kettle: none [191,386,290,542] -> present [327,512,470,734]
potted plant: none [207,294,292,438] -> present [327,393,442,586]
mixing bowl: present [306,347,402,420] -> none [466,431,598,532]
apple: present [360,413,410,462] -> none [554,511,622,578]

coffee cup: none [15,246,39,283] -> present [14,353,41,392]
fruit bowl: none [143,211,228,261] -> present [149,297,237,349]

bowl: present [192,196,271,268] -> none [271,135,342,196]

▬▬▬

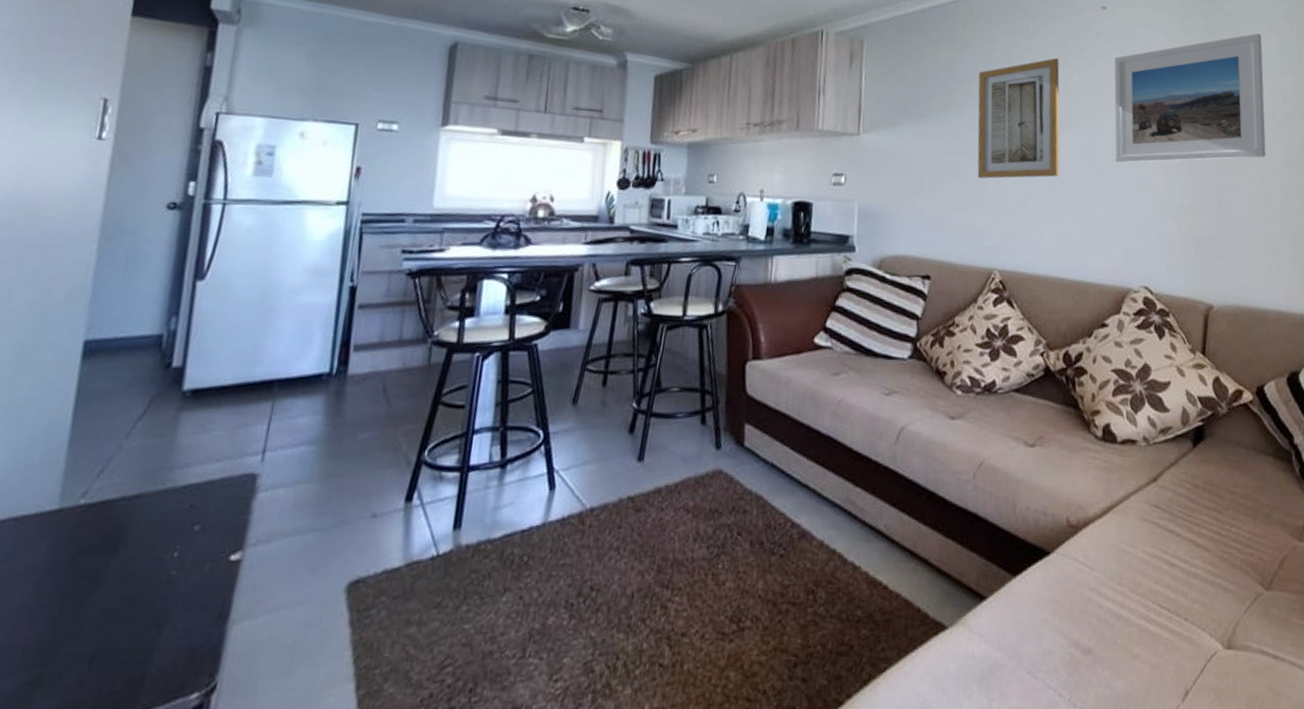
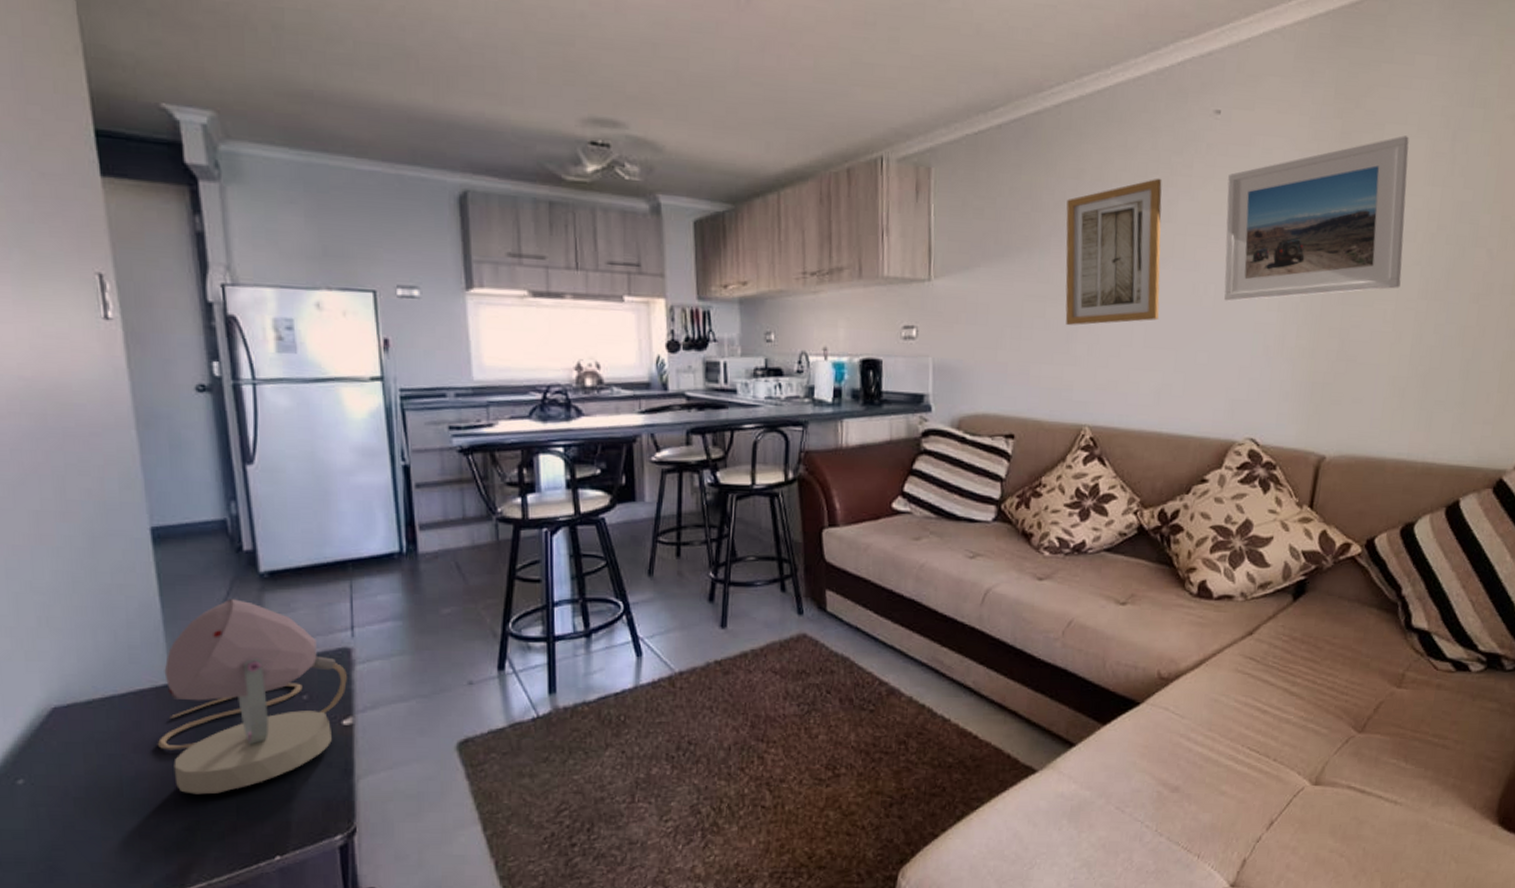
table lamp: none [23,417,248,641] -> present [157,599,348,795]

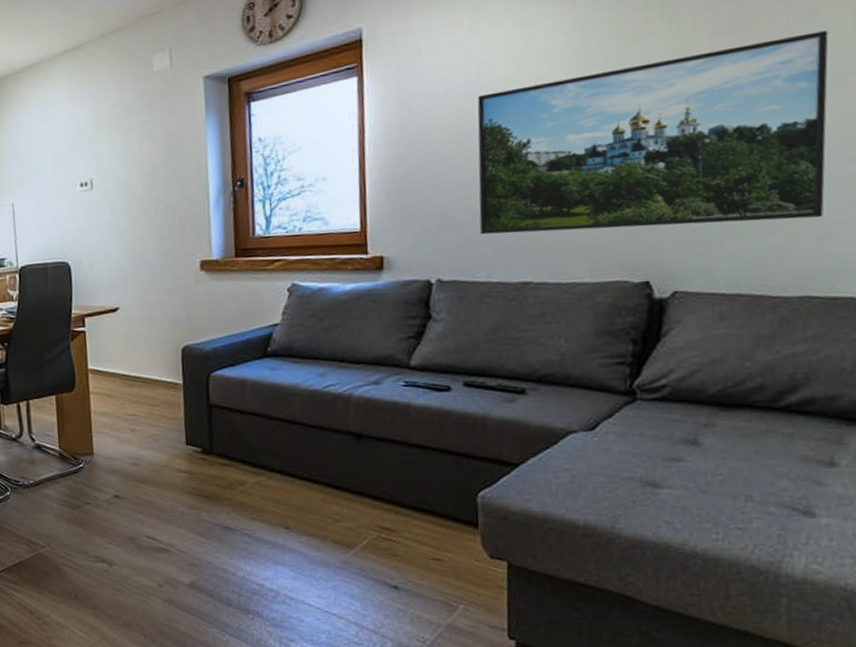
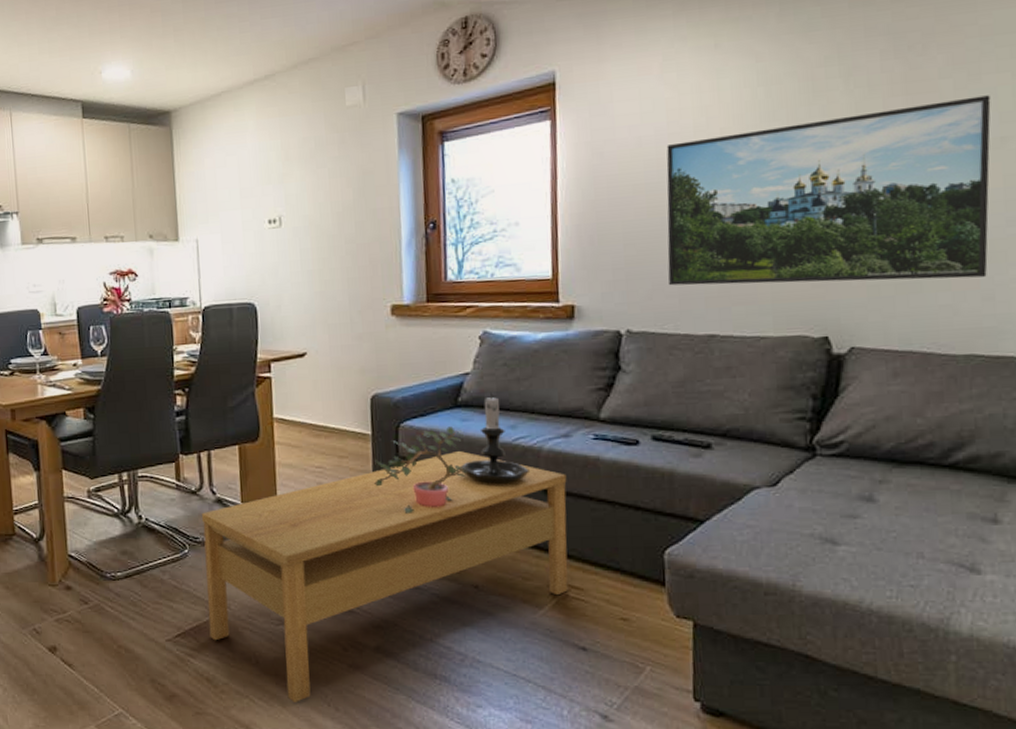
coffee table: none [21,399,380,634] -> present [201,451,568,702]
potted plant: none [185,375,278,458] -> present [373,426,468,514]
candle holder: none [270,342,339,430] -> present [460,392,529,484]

▬▬▬

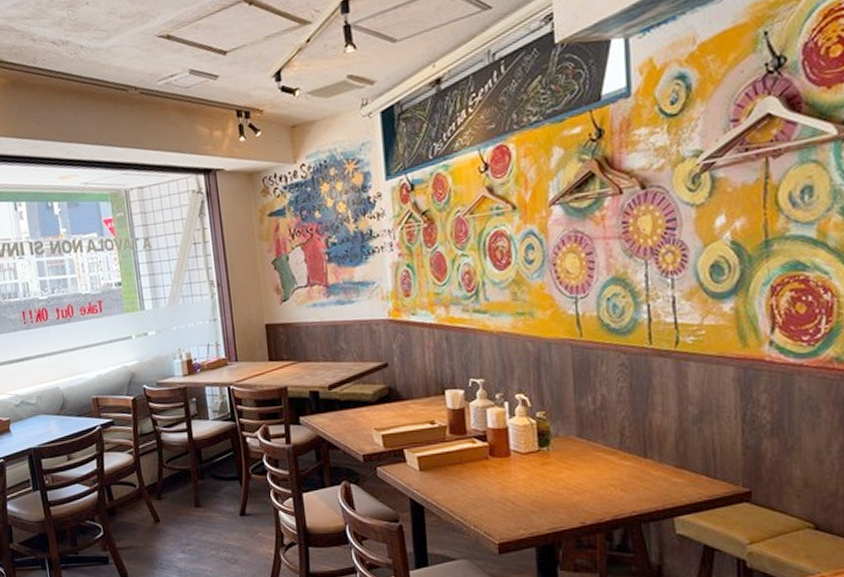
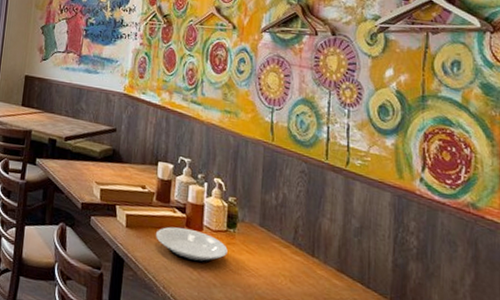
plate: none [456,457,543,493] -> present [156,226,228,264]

▬▬▬

_PROBLEM TO WORK ON_
The required output is the stretch of entries above from the line containing "potted plant: none [207,294,292,438]" through the line containing "bowl: present [192,196,271,268]", reproduced exactly.

_WRITTEN SOLUTION_
potted plant: none [207,294,292,438] -> present [327,393,442,586]
mixing bowl: present [306,347,402,420] -> none [466,431,598,532]
apple: present [360,413,410,462] -> none [554,511,622,578]

coffee cup: none [15,246,39,283] -> present [14,353,41,392]
fruit bowl: none [143,211,228,261] -> present [149,297,237,349]

bowl: present [192,196,271,268] -> none [271,135,342,196]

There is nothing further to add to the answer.